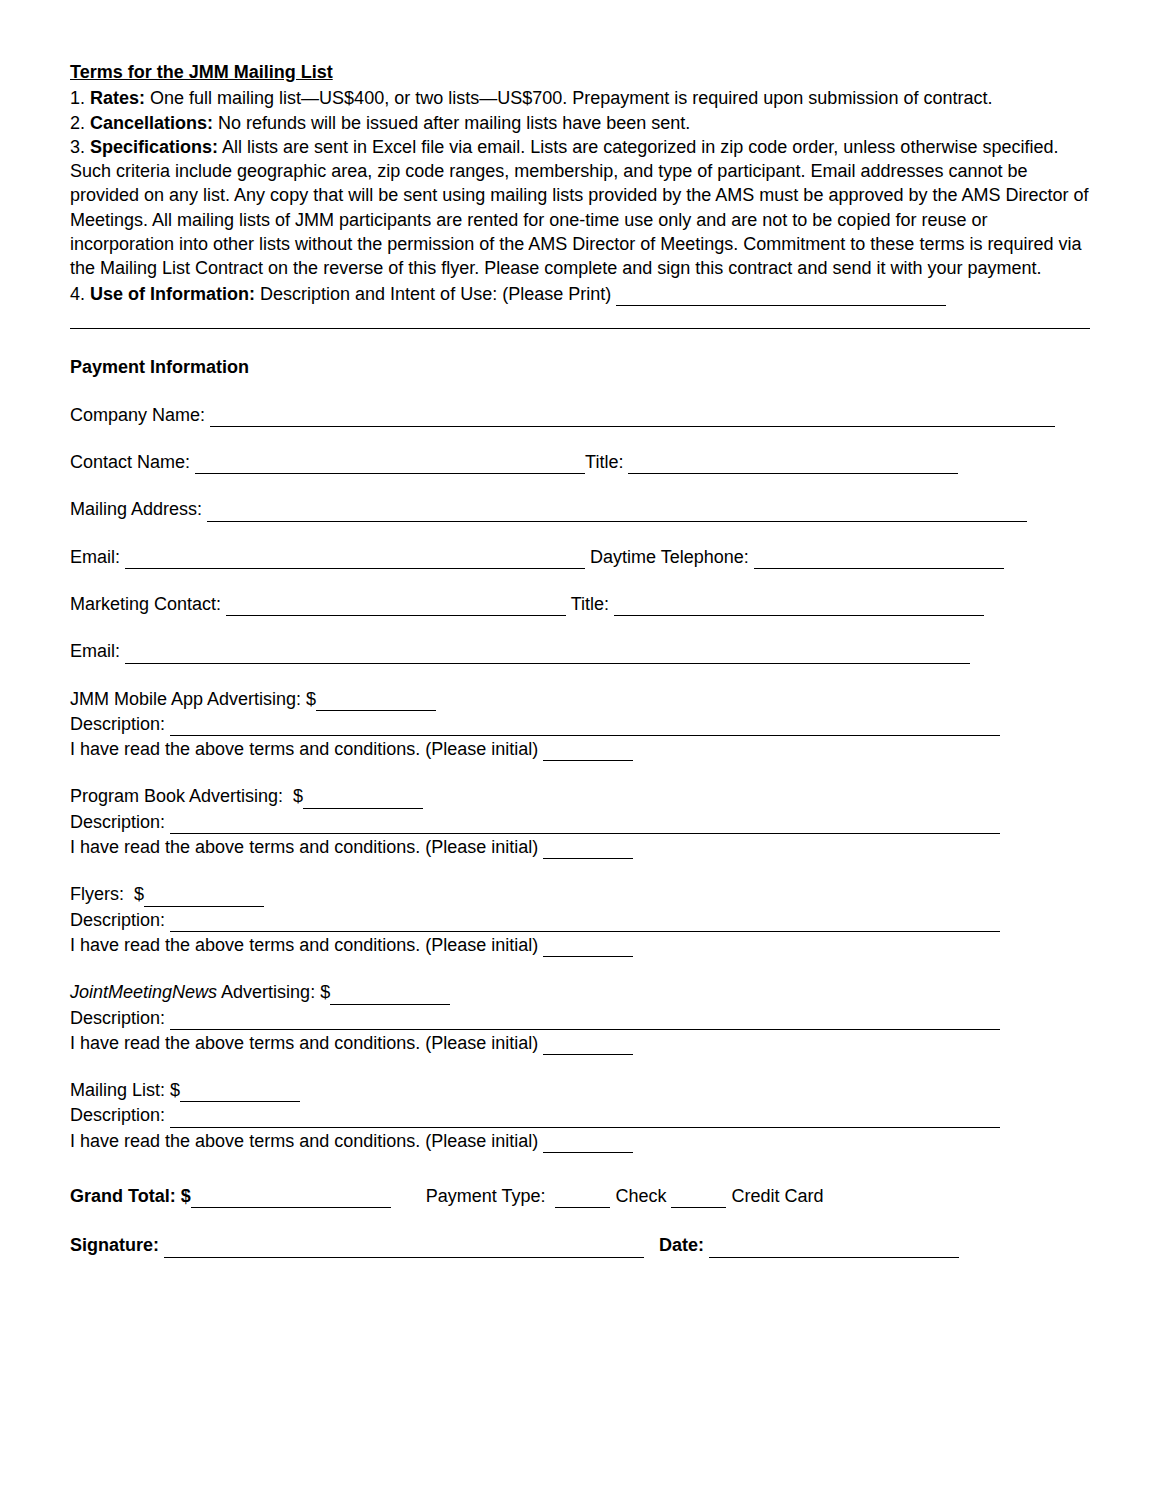Terms for the JMM Mailing List
1. Rates: One full mailing list—US$400, or two lists—US$700. Prepayment is required upon submission of contract.
2. Cancellations: No refunds will be issued after mailing lists have been sent.
3. Specifications: All lists are sent in Excel file via email. Lists are categorized in zip code order, unless otherwise specified. Such criteria include geographic area, zip code ranges, membership, and type of participant. Email addresses cannot be provided on any list. Any copy that will be sent using mailing lists provided by the AMS must be approved by the AMS Director of Meetings. All mailing lists of JMM participants are rented for one-time use only and are not to be copied for reuse or incorporation into other lists without the permission of the AMS Director of Meetings. Commitment to these terms is required via the Mailing List Contract on the reverse of this flyer. Please complete and sign this contract and send it with your payment.
4. Use of Information: Description and Intent of Use: (Please Print)
Payment Information
Company Name:
Contact Name: Title:
Mailing Address:
Email: Daytime Telephone:
Marketing Contact: Title:
Email:
JMM Mobile App Advertising: $
Description:
I have read the above terms and conditions. (Please initial)
Program Book Advertising: $
Description:
I have read the above terms and conditions. (Please initial)
Flyers: $
Description:
I have read the above terms and conditions. (Please initial)
JointMeetingNews Advertising: $
Description:
I have read the above terms and conditions. (Please initial)
Mailing List: $
Description:
I have read the above terms and conditions. (Please initial)
Grand Total: $ Payment Type: Check Credit Card
Signature: Date:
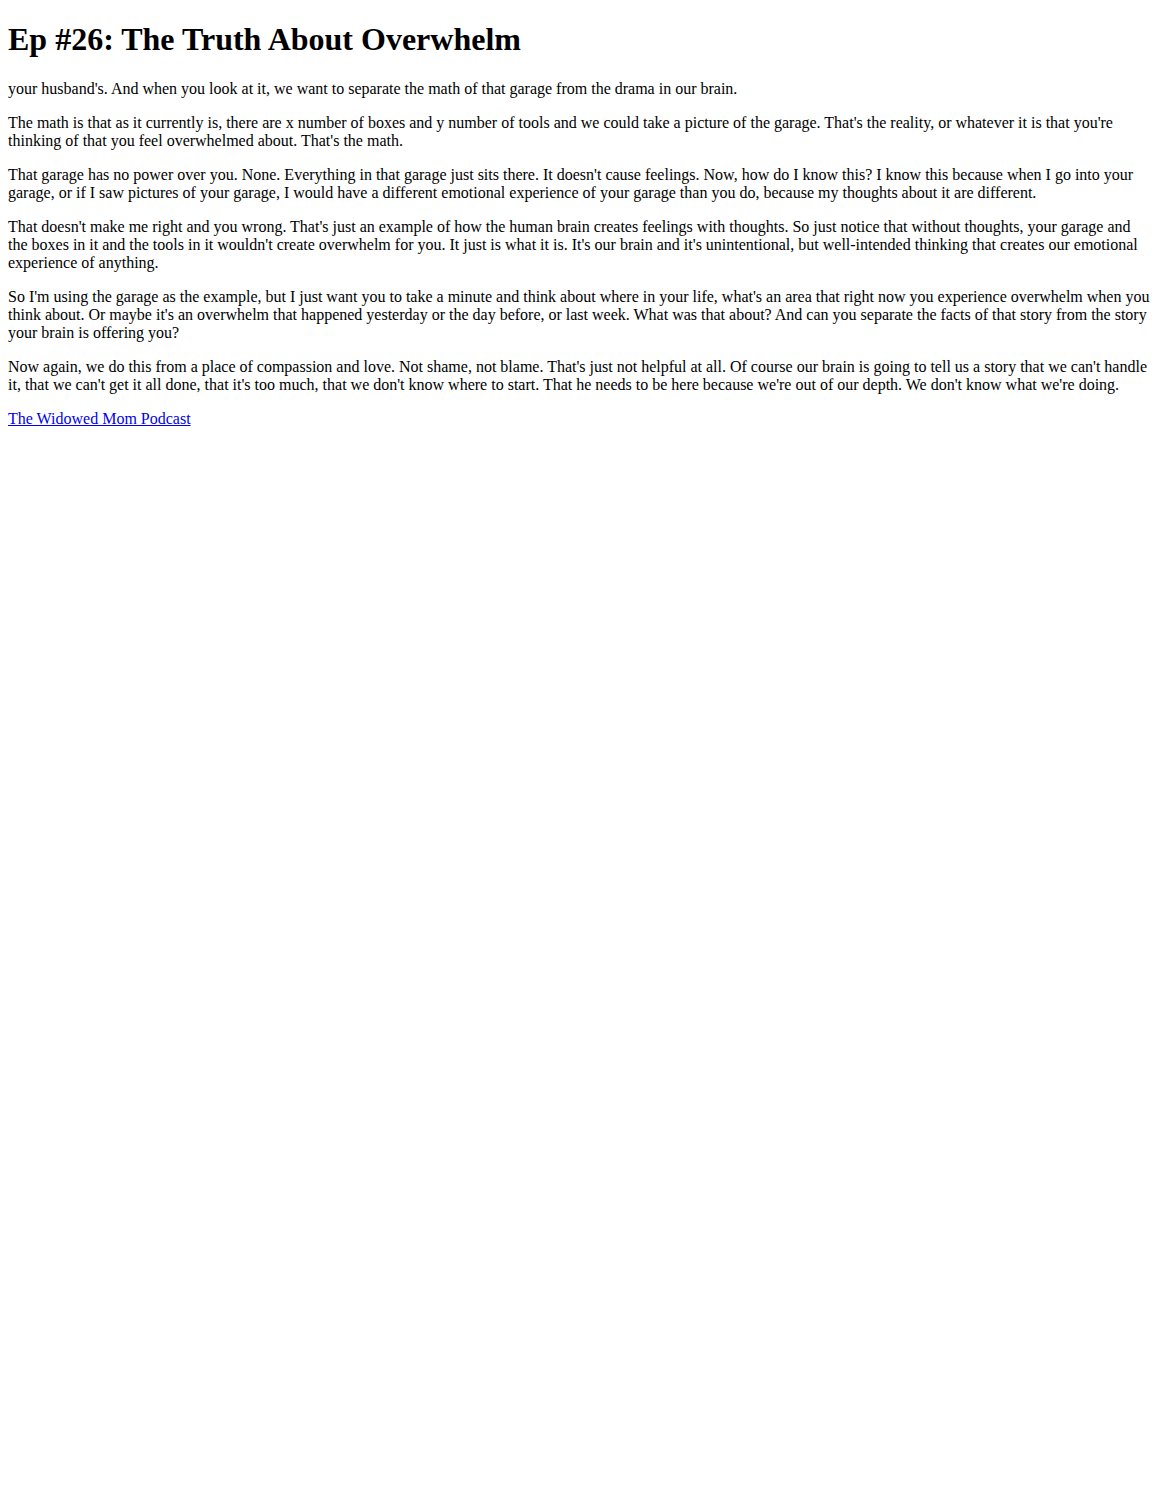Ep #26: The Truth About Overwhelm
your husband's. And when you look at it, we want to separate the math of that garage from the drama in our brain.
The math is that as it currently is, there are x number of boxes and y number of tools and we could take a picture of the garage. That's the reality, or whatever it is that you're thinking of that you feel overwhelmed about. That's the math.
That garage has no power over you. None. Everything in that garage just sits there. It doesn't cause feelings. Now, how do I know this? I know this because when I go into your garage, or if I saw pictures of your garage, I would have a different emotional experience of your garage than you do, because my thoughts about it are different.
That doesn't make me right and you wrong. That's just an example of how the human brain creates feelings with thoughts. So just notice that without thoughts, your garage and the boxes in it and the tools in it wouldn't create overwhelm for you. It just is what it is. It's our brain and it's unintentional, but well-intended thinking that creates our emotional experience of anything.
So I'm using the garage as the example, but I just want you to take a minute and think about where in your life, what's an area that right now you experience overwhelm when you think about. Or maybe it's an overwhelm that happened yesterday or the day before, or last week. What was that about? And can you separate the facts of that story from the story your brain is offering you?
Now again, we do this from a place of compassion and love. Not shame, not blame. That's just not helpful at all. Of course our brain is going to tell us a story that we can't handle it, that we can't get it all done, that it's too much, that we don't know where to start. That he needs to be here because we're out of our depth. We don't know what we're doing.
The Widowed Mom Podcast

**Problem requirements:** Nothing but the lines holding the word "this" should be returned from the listing above.

**Task result:**
3. Specifications: All lists are sent in Excel file via email. Lists are categorized in zip code order, unless otherwise specified. Such criteria include geographic area, zip code ranges, membership, and type of participant. Email addresses cannot be provided on any list. Any copy that will be sent using mailing lists provided by the AMS must be approved by the AMS Director of Meetings. All mailing lists of JMM participants are rented for one-time use only and are not to be copied for reuse or incorporation into other lists without the permission of the AMS Director of Meetings. Commitment to these terms is required via the Mailing List Contract on the reverse of this flyer. Please complete and sign this contract and send it with your payment.
That garage has no power over you. None. Everything in that garage just sits there. It doesn't cause feelings. Now, how do I know this? I know this because when I go into your garage, or if I saw pictures of your garage, I would have a different emotional experience of your garage than you do, because my thoughts about it are different.
Now again, we do this from a place of compassion and love. Not shame, not blame. That's just not helpful at all. Of course our brain is going to tell us a story that we can't handle it, that we can't get it all done, that it's too much, that we don't know where to start. That he needs to be here because we're out of our depth. We don't know what we're doing.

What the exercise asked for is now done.